4.jpgLa sévère défaite de la gauche de gouvernement le 21 avril 2002 et le réveil d’une extrême gauche se réclamant du trotskisme ont, à l’inverse, fait resurgir une lecture archéo-marxiste du monde ouvrier, à la fois oublieuse de la réalité empirique et allergique à toute perspective sociologique attentive aux pratiques des individus.
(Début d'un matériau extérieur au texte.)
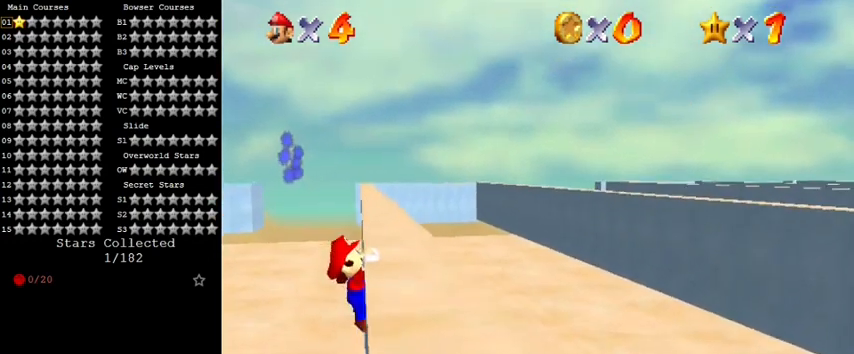
{"keys": [], "events": [[100, "up", "up"], [367, "right", "up"]]}
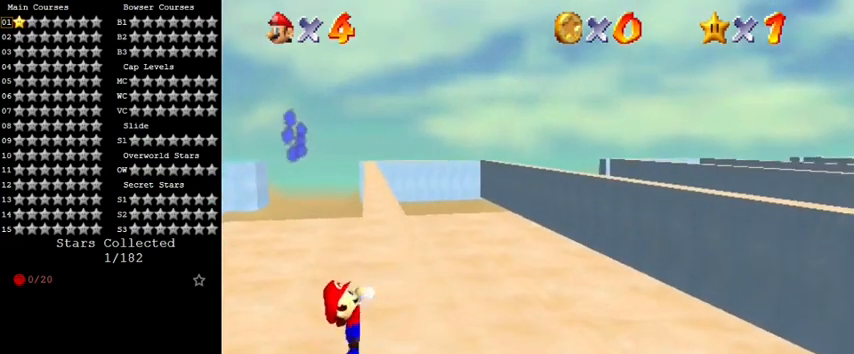
{"keys": [], "events": []}
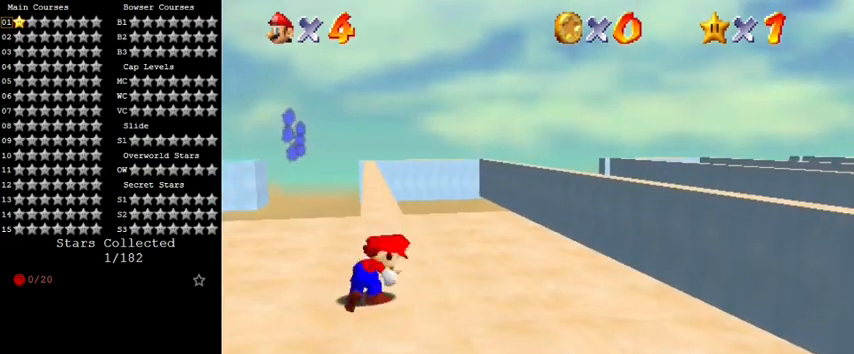
{"keys": ["shift", "up"], "events": [[233, "shift", "down"], [267, "left", "down"], [267, "up", "down"], [500, "left", "up"]]}
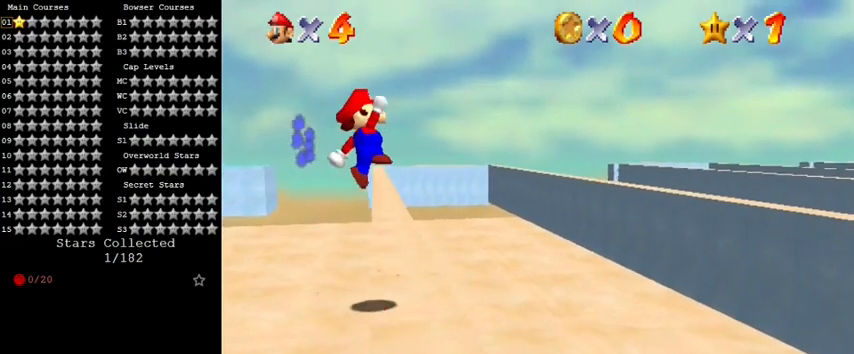
{"keys": ["right", "shift", "up"], "events": [[333, "right", "down"]]}
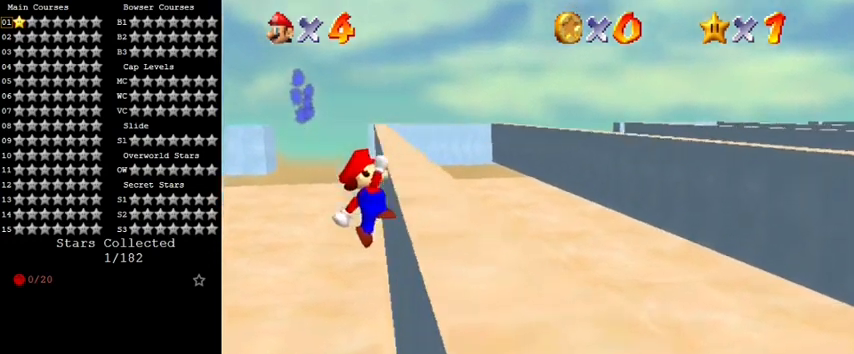
{"keys": ["right"], "events": [[33, "shift", "up"], [300, "up", "up"]]}
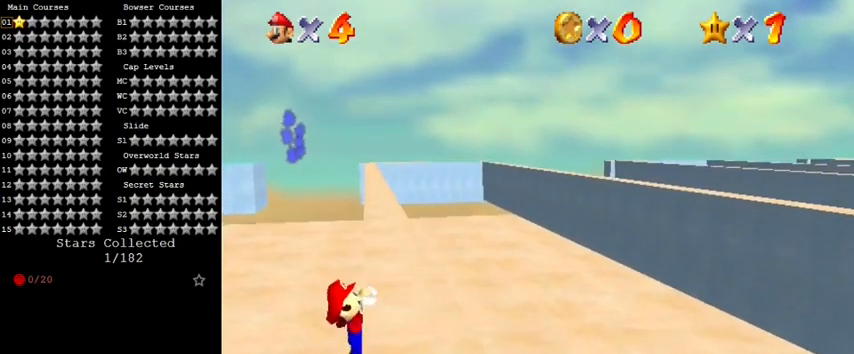
{"keys": [], "events": [[33, "right", "up"]]}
Contre la tentation que l’on voit poindre ici ou là de ressortir les mythes d’antan (la « figure ouvrière », l’ouvrier abstrait, idéalisé et héroïsé de la geste « ouvriériste » ou « gauchiste »), il s’agit de faire œuvre de lucidité collective, de sortir de l’ethnocentrisme dans lequel tombent sans le savoir la plupart des intellectuels dès qu’ils parlent des classes populaires.

Pour aller à l’essentiel, il faut d’abord dire que le monde ouvrier, en même temps qu’il s’est transformé objectivement (chute des forteresses, réorganisation industrielle, vieillissement des actifs, montée du chômage, etc.), s’est progressivement trouvé privé des porte-parole, des mots, des « repères » qui lui avaient longtemps servi à se constituer en groupe. Les vieux mots apparaissent usés, les organisations auxquelles les ouvriers donnaient leur confiance se sont trouvées progressivement disqualifiées dans le champ politique. Le moral des militants en a été profondément altéré, le renouvellement des générations s’est opéré très difficilement dans les sections syndicales et dans les unions départementales. La vitalité du monde syndical, tant dans l’entreprise qu’au niveau local, qui constituait un capital collectif inestimable, s’est émoussée, la transmission d’une culture politique s’est interrompue. C’est ainsi que les ouvriers ont perdu leur élite : les ouvriers qualifiés qui formaient le fer de lance du groupe et l’ossature des sections syndicales d’entreprise. Beaucoup de militants vieillis sont partis à la retraite ou ont choisi d’aller chercher ailleurs une respectabilité (les anciens de la CFDT dans les associations, le travail social, l’enseignement ou même le consulting social, certains militants de la CGT ont pu aussi « se notabiliser »).

Le plus frappant est que ce processus de « dépolitisation ouvrière » s’est fait sans brutalité et dans le plus grand silence. La représentation héroïque et messianique du monde ouvrier (l’image de Sartre haranguant le prolétariat de Billancourt, le temps où l’on disait « Le Parti », « La classe » pour désigner les ouvriers) s’est comme dissoute en l’espace de dix ans (1975-85) qui ont vu se succéder la (re)découverte du Goulag, l’irruption des nouveaux philosophes (qui continuent de sévir dans le champ intellectuel), la rupture de l’union de la gauche, le brutal tournant libéral de 1983. À partir de là, les ouvriers sont apparus progressivement « hors-jeu », simples témoins d’un passé appelé à disparaître.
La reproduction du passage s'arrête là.